Friday, February 20, 2009

Mea Culpa

Did you ever have the experience of having an idea that was vivid and compelling when you saw it in your mind’s eye, only to have it fall flat when you gave it voice? Maybe, when you tried to express yourself, you were tired. Or in a rush. Or not quite as clever as you thought you were. That’s what happened with my last post, Wasted. (Heavy on the 3rd excuse.)

After the post went up, someone emailed me another meeting invitation, with the comment I see you like to have plenty of notice for these invitations! A similar remark about how upset I seemed, received a few days later, along with some of the comments on the blog, made me realize I need to clarify my intentions about that posting.

Okay. That whole angry rant about how nobody shows consideration for my busy, surgeon’s schedule... Acting! Can you believe that some readers were actually convinced that I’m pompous and self-absorbed? (Note: Readers snort in disbelief.)

I don’t expect everyone else to bend over backward to accommodate me. The point I wanted to make was that physicians’ inflexible schedules are largely a result of the long wait lists that jam our calendars for months ahead. If we accept that fact, then we can take action to give us more control over scheduling. Trimming wait lists would give us more latitude to schedule other activities on short notice (department meeting or golf game, your choice). Yet another potential benefit of Advanced Access.

Misunderstandings aside, Wasted brought in some great comments. Jill acknowledged the importance of physician input in decision-making, but was frustrated by physician no-shows at meetings. I’m not going to make excuses for anyone who doesn’t make a reasonable attempt to honor commitments to attend meetings. However, maybe there’s an opportunity here to get a better understanding about what motivates physicians to participate with administration.

IHI’s Engaging Physicians in a Shared Quality Agenda (you need to log in to download it, but it’s free) gives a framework on how to engage physicians in quality and safety initiatives. I appreciate the general ideas that the paper puts forward, but I’d like more concrete strategies. Perhaps individual health regions need to do surveys or focus groups to find out what local docs say is keeping them from participating fully. Then we can PDSA various incentives that will improve attendance at Jill’s meetings.

Sheribiah had some great suggestions on using communication technology to facilitate meetings. Eliminating travel time could indeed let me fit in a 30 minute meeting in the middle of an office day.




I made a New Year’s resolution to pursue some projects that have been gathering dust. One down! I made a very brief medical history questionnaire for patients coming for new consultation. You can see it on our office website under “General Information - Medical history questionnaire” (or try downloading it at this link). It’s not meant to be exhaustive, just to cover the main questions a urologist would ask about someone’s medical history.

Last week, as a small trial, we sent out the questionnaire to new consultation patients scheduled to see me on Feb. 18. Out of 6 new patients, 4 brought in the completed questionnaire. My staff scanned it into the computer as the patients arrived, making it handy for me to review before I greet my patient. I asked the other 2 patients if they had received a questionnaire in the mail and they said they had not. That may have been a result of the short interval between sending the letters out and the appointment date. I found the completed forms very helpful. Now we’re going to send the questionnaire out to all the urologists’ new patients, along with their appointment letter.
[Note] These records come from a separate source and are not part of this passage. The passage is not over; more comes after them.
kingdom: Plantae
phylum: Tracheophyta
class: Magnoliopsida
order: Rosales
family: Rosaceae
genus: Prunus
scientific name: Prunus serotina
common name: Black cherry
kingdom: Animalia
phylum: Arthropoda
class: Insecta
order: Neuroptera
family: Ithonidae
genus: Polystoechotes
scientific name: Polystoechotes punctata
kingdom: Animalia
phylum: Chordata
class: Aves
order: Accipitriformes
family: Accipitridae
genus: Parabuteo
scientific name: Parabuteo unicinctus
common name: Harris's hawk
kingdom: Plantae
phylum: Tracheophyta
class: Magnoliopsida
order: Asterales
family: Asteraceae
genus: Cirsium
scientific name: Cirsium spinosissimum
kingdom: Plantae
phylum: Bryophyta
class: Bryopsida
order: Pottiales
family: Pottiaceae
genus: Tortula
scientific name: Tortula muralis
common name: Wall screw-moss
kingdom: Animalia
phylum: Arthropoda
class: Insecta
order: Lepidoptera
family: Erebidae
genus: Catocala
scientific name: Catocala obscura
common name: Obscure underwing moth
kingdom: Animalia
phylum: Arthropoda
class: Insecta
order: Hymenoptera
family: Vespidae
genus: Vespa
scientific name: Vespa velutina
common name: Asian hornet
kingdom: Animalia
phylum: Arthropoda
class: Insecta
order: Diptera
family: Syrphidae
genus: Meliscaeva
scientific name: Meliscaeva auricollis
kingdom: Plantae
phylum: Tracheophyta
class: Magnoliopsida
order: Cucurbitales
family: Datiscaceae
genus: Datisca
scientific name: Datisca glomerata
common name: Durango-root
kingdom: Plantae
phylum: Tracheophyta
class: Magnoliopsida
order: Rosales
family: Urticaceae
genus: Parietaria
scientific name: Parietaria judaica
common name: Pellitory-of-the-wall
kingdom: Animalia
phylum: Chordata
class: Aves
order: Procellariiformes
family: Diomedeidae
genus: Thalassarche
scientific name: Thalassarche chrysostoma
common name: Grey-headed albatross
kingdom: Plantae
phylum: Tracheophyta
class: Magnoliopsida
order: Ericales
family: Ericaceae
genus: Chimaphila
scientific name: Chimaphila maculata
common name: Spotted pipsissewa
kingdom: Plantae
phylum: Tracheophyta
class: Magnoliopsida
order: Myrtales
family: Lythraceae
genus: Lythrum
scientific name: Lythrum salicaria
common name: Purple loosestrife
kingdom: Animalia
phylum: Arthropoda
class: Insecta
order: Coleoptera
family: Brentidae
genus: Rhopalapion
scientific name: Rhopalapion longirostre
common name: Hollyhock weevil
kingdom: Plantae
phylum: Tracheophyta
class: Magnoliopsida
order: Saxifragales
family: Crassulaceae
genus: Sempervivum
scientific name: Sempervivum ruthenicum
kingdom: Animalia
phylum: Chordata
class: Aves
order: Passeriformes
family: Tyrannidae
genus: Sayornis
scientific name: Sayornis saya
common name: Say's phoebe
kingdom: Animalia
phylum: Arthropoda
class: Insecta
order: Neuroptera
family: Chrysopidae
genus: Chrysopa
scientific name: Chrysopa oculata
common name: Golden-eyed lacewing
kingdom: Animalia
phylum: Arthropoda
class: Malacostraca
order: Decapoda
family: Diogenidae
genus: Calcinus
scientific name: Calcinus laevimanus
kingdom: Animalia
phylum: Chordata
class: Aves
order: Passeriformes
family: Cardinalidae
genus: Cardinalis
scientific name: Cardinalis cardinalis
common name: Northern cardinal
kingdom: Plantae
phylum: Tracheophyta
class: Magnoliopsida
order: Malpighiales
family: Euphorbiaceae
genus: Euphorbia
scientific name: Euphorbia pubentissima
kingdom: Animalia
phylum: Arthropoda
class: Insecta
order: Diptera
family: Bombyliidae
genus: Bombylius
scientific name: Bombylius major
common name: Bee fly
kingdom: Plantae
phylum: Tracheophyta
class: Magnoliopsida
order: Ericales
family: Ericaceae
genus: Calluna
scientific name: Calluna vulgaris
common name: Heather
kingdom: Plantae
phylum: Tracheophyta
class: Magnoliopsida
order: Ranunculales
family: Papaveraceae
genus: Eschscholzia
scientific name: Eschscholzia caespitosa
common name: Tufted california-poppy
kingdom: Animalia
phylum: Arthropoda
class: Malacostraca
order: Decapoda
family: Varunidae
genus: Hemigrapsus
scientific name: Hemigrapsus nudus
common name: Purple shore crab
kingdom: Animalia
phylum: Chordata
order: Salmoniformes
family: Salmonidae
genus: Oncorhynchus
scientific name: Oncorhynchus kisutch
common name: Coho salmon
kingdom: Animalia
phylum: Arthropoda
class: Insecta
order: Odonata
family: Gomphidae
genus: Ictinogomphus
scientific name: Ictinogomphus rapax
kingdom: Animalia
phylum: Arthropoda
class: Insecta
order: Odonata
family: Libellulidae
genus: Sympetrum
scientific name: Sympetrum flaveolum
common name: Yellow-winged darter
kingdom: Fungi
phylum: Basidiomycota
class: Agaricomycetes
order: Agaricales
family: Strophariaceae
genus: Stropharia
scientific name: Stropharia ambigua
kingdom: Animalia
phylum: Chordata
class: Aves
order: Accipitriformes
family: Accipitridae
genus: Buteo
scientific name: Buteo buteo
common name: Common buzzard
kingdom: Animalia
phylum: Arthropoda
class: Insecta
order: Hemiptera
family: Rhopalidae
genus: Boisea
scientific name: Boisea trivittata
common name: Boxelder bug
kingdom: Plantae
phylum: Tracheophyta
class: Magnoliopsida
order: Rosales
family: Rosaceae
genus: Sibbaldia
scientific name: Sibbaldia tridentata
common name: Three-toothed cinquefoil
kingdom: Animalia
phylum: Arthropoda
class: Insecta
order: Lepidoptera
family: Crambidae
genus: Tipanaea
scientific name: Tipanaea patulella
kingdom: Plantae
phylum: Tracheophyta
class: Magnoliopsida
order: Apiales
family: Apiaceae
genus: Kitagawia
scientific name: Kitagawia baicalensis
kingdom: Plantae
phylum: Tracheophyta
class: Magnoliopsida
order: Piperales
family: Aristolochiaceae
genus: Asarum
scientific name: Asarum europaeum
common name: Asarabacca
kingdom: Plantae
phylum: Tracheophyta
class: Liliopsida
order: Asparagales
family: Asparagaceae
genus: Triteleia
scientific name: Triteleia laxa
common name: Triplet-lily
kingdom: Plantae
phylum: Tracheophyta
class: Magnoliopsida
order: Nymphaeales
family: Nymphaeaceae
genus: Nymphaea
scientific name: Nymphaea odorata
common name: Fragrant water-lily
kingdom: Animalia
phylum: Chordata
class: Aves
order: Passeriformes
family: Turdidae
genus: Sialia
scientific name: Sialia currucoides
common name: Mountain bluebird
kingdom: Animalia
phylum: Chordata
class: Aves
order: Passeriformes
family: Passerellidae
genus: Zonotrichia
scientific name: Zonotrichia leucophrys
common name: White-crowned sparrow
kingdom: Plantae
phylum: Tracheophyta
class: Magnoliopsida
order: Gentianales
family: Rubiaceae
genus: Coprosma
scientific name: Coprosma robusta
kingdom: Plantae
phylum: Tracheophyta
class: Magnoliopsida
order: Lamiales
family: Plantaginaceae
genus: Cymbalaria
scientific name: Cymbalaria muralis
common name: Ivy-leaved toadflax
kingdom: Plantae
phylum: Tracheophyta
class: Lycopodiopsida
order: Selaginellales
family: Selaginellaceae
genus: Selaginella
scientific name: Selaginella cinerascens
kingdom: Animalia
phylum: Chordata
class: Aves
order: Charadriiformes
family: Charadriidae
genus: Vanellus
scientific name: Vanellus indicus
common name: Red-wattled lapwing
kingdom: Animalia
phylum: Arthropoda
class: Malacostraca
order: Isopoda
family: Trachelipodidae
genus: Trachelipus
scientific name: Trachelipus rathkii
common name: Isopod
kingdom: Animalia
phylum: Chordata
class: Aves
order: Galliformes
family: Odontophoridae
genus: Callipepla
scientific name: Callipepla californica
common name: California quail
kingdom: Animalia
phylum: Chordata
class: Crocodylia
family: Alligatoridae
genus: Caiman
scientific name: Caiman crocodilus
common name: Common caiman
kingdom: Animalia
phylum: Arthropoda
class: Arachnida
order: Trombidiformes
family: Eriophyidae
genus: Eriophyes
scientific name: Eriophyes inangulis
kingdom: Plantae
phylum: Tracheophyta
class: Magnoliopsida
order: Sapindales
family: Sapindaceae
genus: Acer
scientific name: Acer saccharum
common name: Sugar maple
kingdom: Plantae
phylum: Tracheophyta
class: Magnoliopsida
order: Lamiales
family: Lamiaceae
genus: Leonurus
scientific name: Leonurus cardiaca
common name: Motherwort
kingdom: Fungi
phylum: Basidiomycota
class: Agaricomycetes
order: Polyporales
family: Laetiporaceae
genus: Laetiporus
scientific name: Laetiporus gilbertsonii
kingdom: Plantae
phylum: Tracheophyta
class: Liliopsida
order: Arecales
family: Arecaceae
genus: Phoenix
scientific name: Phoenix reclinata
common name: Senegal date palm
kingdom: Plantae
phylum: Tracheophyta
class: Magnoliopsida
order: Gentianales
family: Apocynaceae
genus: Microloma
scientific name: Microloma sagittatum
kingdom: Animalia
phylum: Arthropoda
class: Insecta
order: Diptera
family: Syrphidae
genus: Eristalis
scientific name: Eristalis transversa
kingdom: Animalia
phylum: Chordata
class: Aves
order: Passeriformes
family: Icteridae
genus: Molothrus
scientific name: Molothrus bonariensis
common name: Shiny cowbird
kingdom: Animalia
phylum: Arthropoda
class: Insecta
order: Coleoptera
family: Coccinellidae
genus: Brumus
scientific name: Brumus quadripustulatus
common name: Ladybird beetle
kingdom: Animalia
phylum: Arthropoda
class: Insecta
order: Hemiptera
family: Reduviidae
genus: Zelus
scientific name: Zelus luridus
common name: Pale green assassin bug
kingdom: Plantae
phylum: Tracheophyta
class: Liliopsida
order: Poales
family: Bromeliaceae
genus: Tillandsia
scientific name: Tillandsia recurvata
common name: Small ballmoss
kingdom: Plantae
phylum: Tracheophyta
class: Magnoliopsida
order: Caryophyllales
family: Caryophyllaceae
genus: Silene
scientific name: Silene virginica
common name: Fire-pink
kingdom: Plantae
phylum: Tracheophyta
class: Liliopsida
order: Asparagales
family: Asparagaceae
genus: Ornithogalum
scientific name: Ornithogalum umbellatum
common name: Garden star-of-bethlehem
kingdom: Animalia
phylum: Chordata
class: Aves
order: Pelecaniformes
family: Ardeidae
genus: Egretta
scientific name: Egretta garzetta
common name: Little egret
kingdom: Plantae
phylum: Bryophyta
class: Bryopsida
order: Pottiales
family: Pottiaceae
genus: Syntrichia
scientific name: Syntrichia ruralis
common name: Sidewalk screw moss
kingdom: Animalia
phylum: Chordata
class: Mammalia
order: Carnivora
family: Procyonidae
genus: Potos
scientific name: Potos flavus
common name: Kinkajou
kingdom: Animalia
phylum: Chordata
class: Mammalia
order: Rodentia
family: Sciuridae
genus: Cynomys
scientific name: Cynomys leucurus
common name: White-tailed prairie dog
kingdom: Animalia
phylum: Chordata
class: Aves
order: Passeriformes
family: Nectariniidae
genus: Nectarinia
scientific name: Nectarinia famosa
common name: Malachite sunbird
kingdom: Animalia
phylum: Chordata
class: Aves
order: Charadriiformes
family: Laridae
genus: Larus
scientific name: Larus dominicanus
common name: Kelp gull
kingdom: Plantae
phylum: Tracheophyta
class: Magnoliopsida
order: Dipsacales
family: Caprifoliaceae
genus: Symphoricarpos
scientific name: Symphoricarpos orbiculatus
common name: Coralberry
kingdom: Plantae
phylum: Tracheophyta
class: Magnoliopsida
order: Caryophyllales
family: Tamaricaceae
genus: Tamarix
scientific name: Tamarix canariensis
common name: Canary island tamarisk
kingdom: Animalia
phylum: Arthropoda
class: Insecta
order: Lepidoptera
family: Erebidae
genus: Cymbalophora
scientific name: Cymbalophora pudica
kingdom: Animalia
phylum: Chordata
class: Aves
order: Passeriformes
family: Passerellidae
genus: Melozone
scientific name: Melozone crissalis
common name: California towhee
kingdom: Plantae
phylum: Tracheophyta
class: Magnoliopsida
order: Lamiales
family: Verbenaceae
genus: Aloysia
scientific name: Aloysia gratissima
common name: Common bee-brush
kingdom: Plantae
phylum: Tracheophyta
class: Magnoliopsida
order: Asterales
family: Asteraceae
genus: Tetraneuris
Note that we’ve specifically asked that patients not go to their family physician to have these forms completed. When I blogged about this questionnaire project previously, I received a comment from a family physician that patients were likely to take them in to his office to be completed, thus increasing his workload. That would definitely be an undesirable consequence.

The information is essentially the same as patients would give us in the office, but it speeds up the exchange, and it lets patients reflect unhurriedly at home about their medical history, so significant details aren’t forgotten. Also, medication lists will be more complete given their access to all their pill bottles at home.

Maybe you think I’m exaggerating the fact that we often receive referral letters devoid of patients’ past medical history. I did a quick review of the new patients I’ll be seeing in my office over the next 2 weeks. Out of 20 patients, only 5 referral letters had any mention of the patient’s past medical history, that is, other than the reason for referral.

I hadn’t considered another benefit of these questionnaires until this week. In our large specialist group, we often provide care to each other’s patients during evenings, weekends or holidays. If I’m going to call a patient to discuss a problem he’s having, I find it useful to review his past medical history on our electronic medical record before speaking with him. However, because of different practice styles, some of our group may occasionally be less scrupulous about recording patients’ past medical history, medications, etc. on our shared EMR. Now, if we have the patient medical questionnaire scanned into the EMR, that problem is solved.

All week, I had been looking forward to finding out whether it would work. It was very satisfying to see it was successful. My final “a-ha” for this little project was this: Clinical Practice Redesign is fun!